Dos cazas de combate F-35B de la Royal Air Force (RAF) y la Royal Navy llevan más de dos meses paralizados en la base aérea de Lajes, en las islas Azores (Portugal), según fuentes militares. Los aparatos, completamente nuevos, fueron recibidos en abril de 2026 como parte del lote inicial de 48 unidades destinadas al Reino Unido.
Las causas de la inmovilización no han sido oficialmente detalladas, pero fuentes próximas al programa apuntan a posibles problemas técnicos o logísticos que habrían impedido su traslado a territorio británico. La estancia prolongada en las Azores, un archipiélago estratégico en el Atlántico norte, ha suscitado dudas sobre la capacidad de mantenimiento de la aeronave fuera de las bases habituales del país.
Un programa clave para la defensa británica
El F-35B, variante de despegue corto y aterrizaje vertical, es la columna vertebral de la aviación embarcada del Reino Unido, operando desde los portaaviones Queen Elizabeth y Prince of Wales. El lote de 48 ejemplares forma parte de un pedido total de 138 unidades, aunque el Gobierno británico ha revisado a la baja sus planes de adquisición en los últimos años debido a los sobrecostes del programa.
La paralización de dos aeronaves durante más de 60 días en una base portuguesa supone un contratiempo logístico para la RAF, que ya ha tenido que hacer frente a problemas de disponibilidad de la flota de F-35 en el pasado.

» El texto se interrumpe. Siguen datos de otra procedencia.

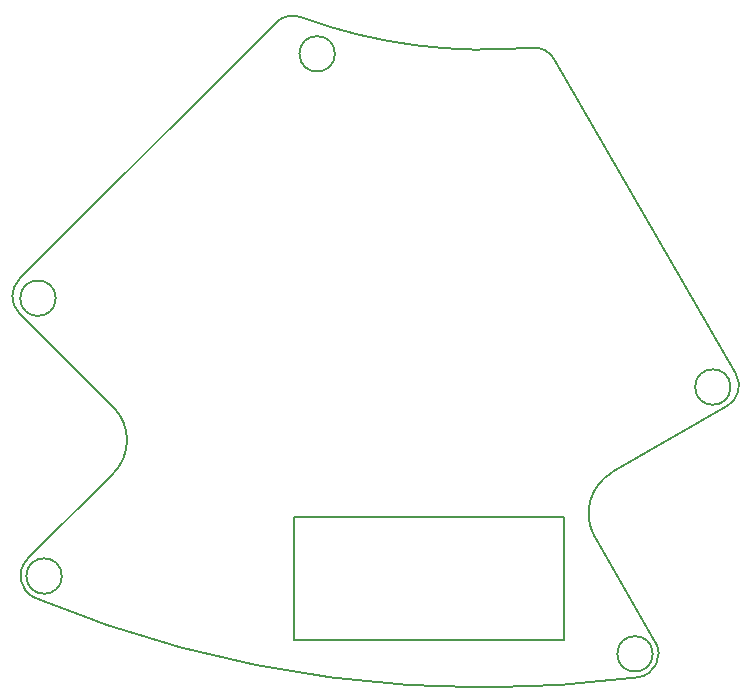
<source format=gbr>
%TF.GenerationSoftware,KiCad,Pcbnew,(6.0.5)*%
%TF.CreationDate,2022-10-17T22:54:22+09:00*%
%TF.ProjectId,psu_board,7073755f-626f-4617-9264-2e6b69636164,rev?*%
%TF.SameCoordinates,Original*%
%TF.FileFunction,Profile,NP*%
%FSLAX46Y46*%
G04 Gerber Fmt 4.6, Leading zero omitted, Abs format (unit mm)*
G04 Created by KiCad (PCBNEW (6.0.5)) date 2022-10-17 22:54:22*
%MOMM*%
%LPD*%
G01*
G04 APERTURE LIST*
%TA.AperFunction,Profile*%
%ADD10C,0.200000*%
%TD*%
G04 APERTURE END LIST*
D10*
X118956033Y-99549887D02*
G75*
G03*
X118956010Y-102378291I1414167J-1414213D01*
G01*
X126910961Y-115990097D02*
X119651769Y-123249288D01*
X179185994Y-108663346D02*
G75*
G03*
X179185994Y-108663346I-1500000J0D01*
G01*
X126910961Y-115990097D02*
G75*
G03*
X126910961Y-110333243I-2828431J2828427D01*
G01*
X142803484Y-77342276D02*
G75*
G03*
X162347407Y-79915282I15503016J42245176D01*
G01*
X179634551Y-107538346D02*
X164259053Y-80907202D01*
X145684100Y-80449124D02*
G75*
G03*
X145684100Y-80449124I-1500000J0D01*
G01*
X142240000Y-119634000D02*
X165100000Y-119634000D01*
X165100000Y-119634000D02*
X165100000Y-130048000D01*
X165100000Y-130048000D02*
X142240000Y-130048000D01*
X142240000Y-130048000D02*
X142240000Y-119634000D01*
X169159719Y-115895404D02*
G75*
G03*
X167695613Y-121359498I1999981J-3464096D01*
G01*
X142803502Y-77342228D02*
G75*
G03*
X140700247Y-77805626I-689002J-1877572D01*
G01*
X178902469Y-110270342D02*
G75*
G03*
X179634551Y-107538346I-999969J1732042D01*
G01*
X119651771Y-123249290D02*
G75*
G03*
X120298137Y-126510232I1414229J-1414210D01*
G01*
X169159714Y-115895396D02*
X178902500Y-110270396D01*
X140700247Y-77805626D02*
X118956010Y-99549864D01*
X172596586Y-131250156D02*
G75*
G03*
X172596586Y-131250156I-1500000J0D01*
G01*
X118956010Y-102378291D02*
X126910961Y-110333243D01*
X171360306Y-133232748D02*
G75*
G03*
X172828636Y-130250156I-263706J1982548D01*
G01*
X172828636Y-130250156D02*
X167695613Y-121359498D01*
X120298137Y-126510231D02*
G75*
G03*
X171360299Y-133232693I38008363J91413131D01*
G01*
X122047000Y-101140854D02*
G75*
G03*
X122047000Y-101140854I-1500000J0D01*
G01*
X164259050Y-80907203D02*
G75*
G03*
X162347407Y-79915282I-1732050J-999997D01*
G01*
X122565983Y-124663502D02*
G75*
G03*
X122565983Y-124663502I-1500000J0D01*
G01*
M02*

</source>
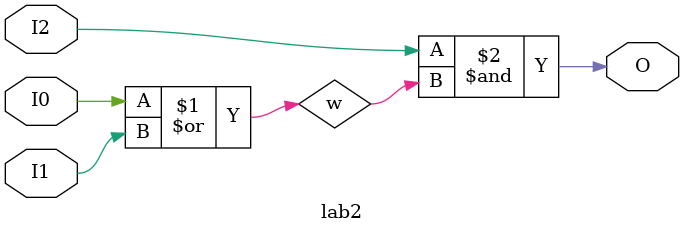
<source format=v>
module lab2(O, I0, I1, I2);
// three 1 bit wide inputs
input I1, I2, I0;
output O;
   wire w;
   or(w, I0, I1);
   and(O, I2, w);

endmodule

</source>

Según informes del Ministerio de Defensa británico, la tasa de operatividad de los cazas de quinta generación ha sido inferior a la esperada, situándose en torno al 50% en algunos periodos.
Por el momento, ni la RAF ni el Ministerio de Defensa han emitido un comunicado oficial sobre el estado de los dos aparatos ni sobre la previsión de su despegue hacia el Reino Unido.